The Project Workflow

  • A deep learning project follows the same loop as any ML project: load, explore, prepare, build, train, evaluate
  • Turning a continuous column (Listing_Gains_Percent) into a binary target (Listing_Gains_Profit) is a common first step for classification
  • Always compute a baseline (here, the 0.545 gain rate) before judging a model

Data Preparation in TensorFlow

  • Drop identifier and leakage columns; keep genuine predictors
  • Normalize features to [0,1] [0, 1] with MinMaxScaler, fitting on the training set only
  • Use train_test_split with stratify and a fixed random_state for an honest, reproducible split

Building and Training with Keras

  • The Sequential API stacks Dense layers; relu for hidden layers, a single sigmoid node for binary output
  • compile wires up the optimizer (Adam), loss (binary_crossentropy), and metrics (accuracy, AUC)
  • fit trains the model; a validation_split lets you watch for overfitting

Honest Evaluation

  • The model reached a test accuracy of 0.537 and an AUC of 0.591, barely matching the 0.545 baseline
  • The confusion matrix (TN=17, FP=19, FN=18, TP=26) showed errors spread evenly, the signature of a near-guessing model
  • A low score on a small, noisy dataset is a legitimate finding, not a coding mistake

Why This Matters

The most important takeaway from this project is counterintuitive: building the model correctly is not the same as building a useful model. Your TensorFlow pipeline was sound at every step, yet the result barely beat a coin flip, because the dataset was tiny and the signal was weak.

Real data science is full of moments like this. The professional skill is not making every model succeed, it is recognizing when a model has failed, diagnosing why (here: too little data, weak features, the wrong tool for small tabular data), and communicating that honestly instead of torturing the numbers. You also saw firsthand that this is the same project you could build in PyTorch; the framework was never the deciding factor. Master the workflow and the judgment, and the framework becomes a detail.


Next Steps

You have now built complete deep learning models in TensorFlow, defined, compiled, trained, and evaluated, and you have practiced the harder skill of judging results honestly. The next module shifts from tabular data to images, where deep learning truly shines and where the data scale finally matches the power of the models.

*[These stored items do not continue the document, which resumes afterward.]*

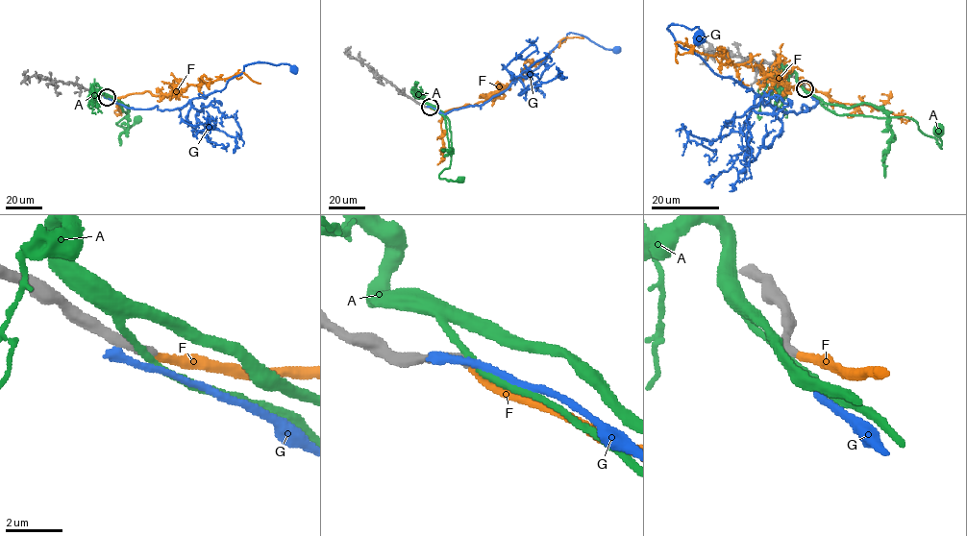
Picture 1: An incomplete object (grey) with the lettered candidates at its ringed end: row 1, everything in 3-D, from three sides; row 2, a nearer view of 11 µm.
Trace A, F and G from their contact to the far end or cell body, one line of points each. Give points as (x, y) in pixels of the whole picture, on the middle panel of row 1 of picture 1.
A: (430, 107), (444, 116), (450, 150), (450, 165), (439, 177), (459, 180)
F: (430, 107), (443, 112), (485, 101), (513, 82), (524, 69), (540, 62), (566, 36), (583, 38)
G: (428, 106), (443, 114), (470, 106), (481, 108), (515, 80), (539, 66), (569, 33), (618, 50)

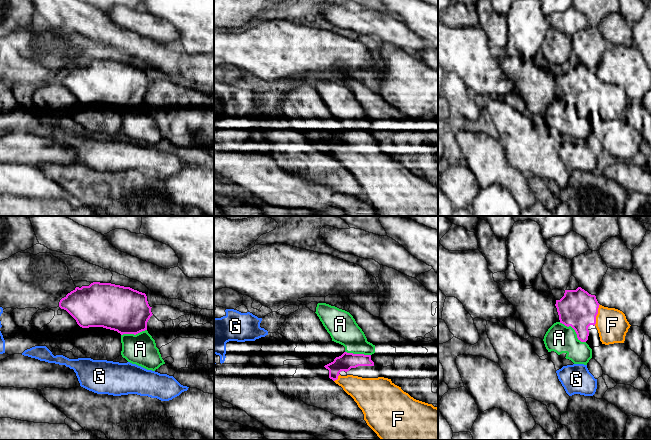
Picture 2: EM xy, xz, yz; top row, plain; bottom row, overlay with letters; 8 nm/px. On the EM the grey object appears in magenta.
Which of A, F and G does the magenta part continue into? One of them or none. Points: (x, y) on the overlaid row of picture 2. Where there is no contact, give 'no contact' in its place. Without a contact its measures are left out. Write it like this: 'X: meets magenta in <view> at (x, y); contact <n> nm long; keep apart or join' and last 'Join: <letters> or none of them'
A: meets magenta in yz at (574, 329); contact 280 nm long; keep apart
F: meets magenta in yz at (596, 315); contact 180 nm long; join
G: no contact; keep apart
Join: F

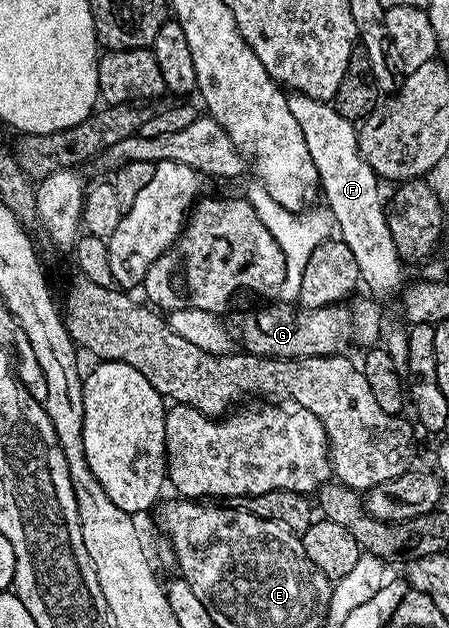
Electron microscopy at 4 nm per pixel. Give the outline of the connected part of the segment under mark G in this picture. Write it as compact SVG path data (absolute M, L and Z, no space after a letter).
M293 303L270 304L258 320L254 316L242 316L238 328L242 331L245 351L265 360L291 360L309 356L337 356L352 344L350 313L342 304L330 304L327 308L299 310Z

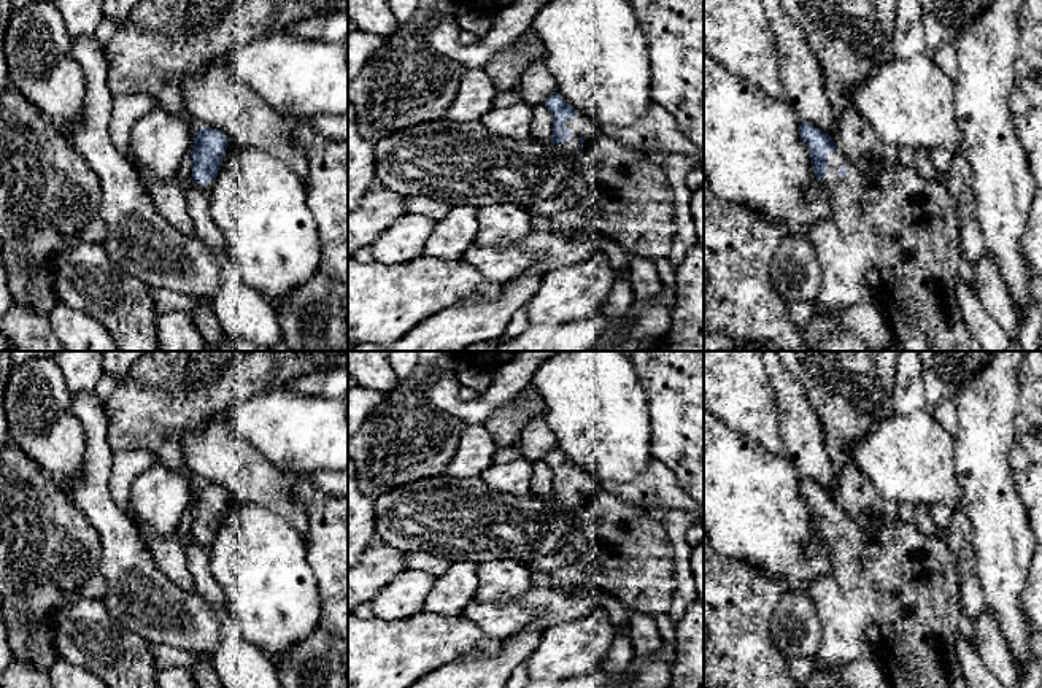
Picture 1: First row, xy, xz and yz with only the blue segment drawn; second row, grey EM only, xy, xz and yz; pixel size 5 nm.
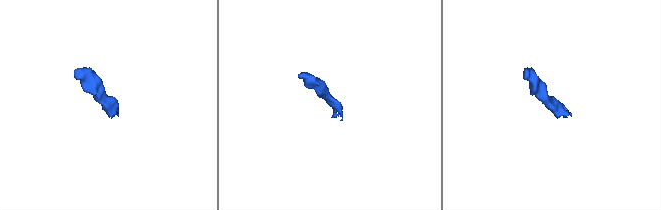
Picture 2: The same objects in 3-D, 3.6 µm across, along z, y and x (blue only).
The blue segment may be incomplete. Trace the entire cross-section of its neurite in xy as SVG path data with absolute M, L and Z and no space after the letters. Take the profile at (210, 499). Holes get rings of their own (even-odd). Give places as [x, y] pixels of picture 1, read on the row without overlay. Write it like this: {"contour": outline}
{"contour": "M202 483L192 496L192 537L197 539L199 547L211 550L229 499L224 489L213 483Z"}

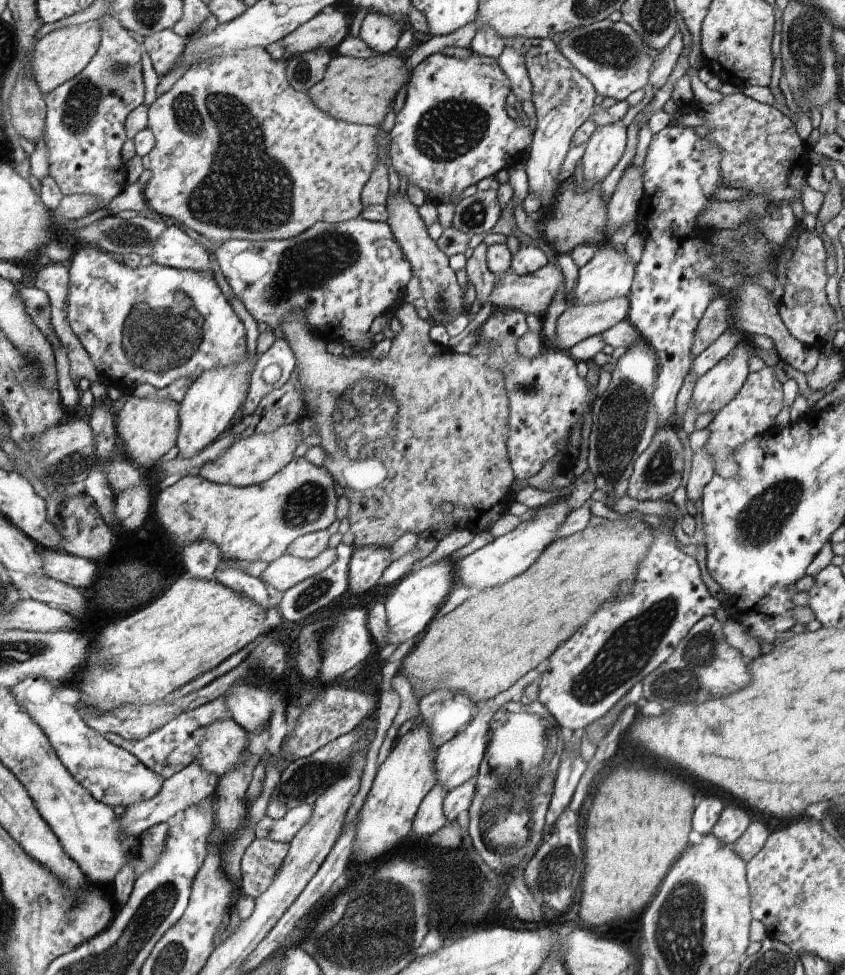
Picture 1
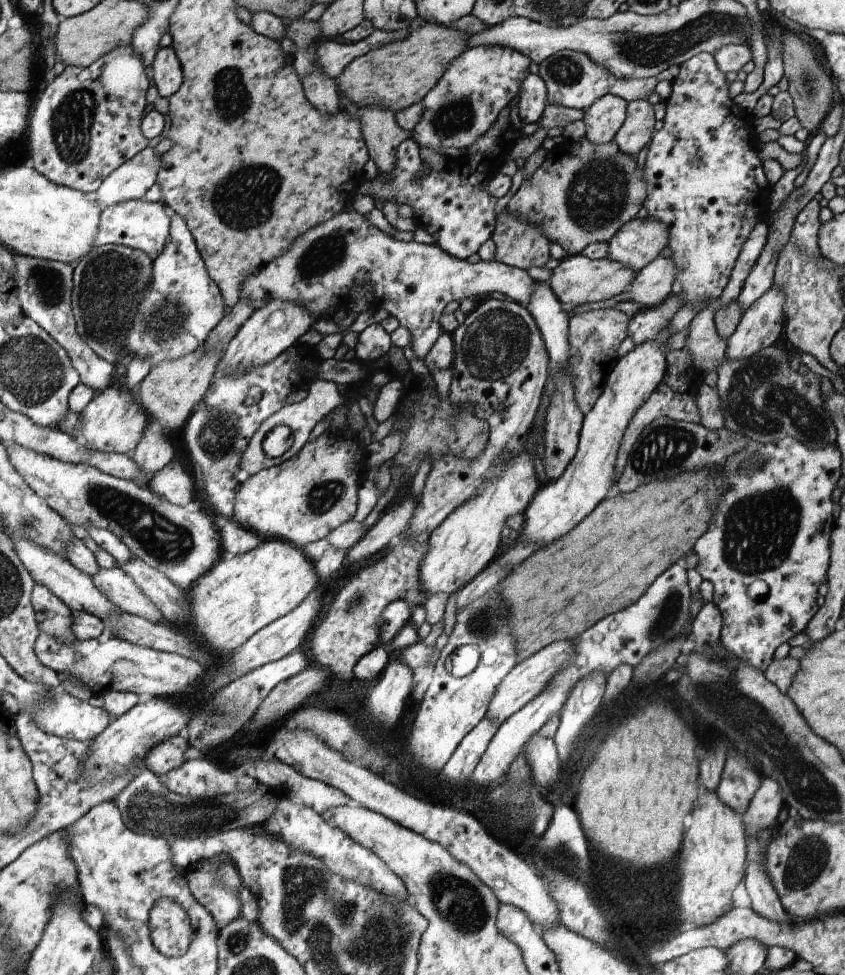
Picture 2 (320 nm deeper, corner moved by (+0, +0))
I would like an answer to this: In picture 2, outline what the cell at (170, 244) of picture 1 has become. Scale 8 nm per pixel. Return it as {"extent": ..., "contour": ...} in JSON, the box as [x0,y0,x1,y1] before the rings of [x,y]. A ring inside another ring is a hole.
{"extent":[93,199,171,262],"contour":[[[138,199],[102,210],[102,216],[98,222],[98,232],[94,236],[93,248],[108,244],[122,245],[144,252],[154,262],[167,248],[170,238],[171,218],[166,214],[164,204]]]}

Continue to the Next Module - Computer Vision with CNNs

Move from tabular data to images and learn convolutional neural networks, where deep learning's strengths really show.

Back to Module Overview

Return to the Deep Learning with TensorFlow module overview.


Keep Building Your Skills

You have done something that many tutorials skip: you took a model all the way to an honest evaluation and accepted what the data told you. That discipline, knowing your baseline, watching for overfitting, reading a confusion matrix, and recognizing when deep learning is the wrong tool, will serve you on every project, long after the specific Keras syntax fades from memory. Carry it forward into computer vision, where the data is plentiful and the models finally get to stretch their legs.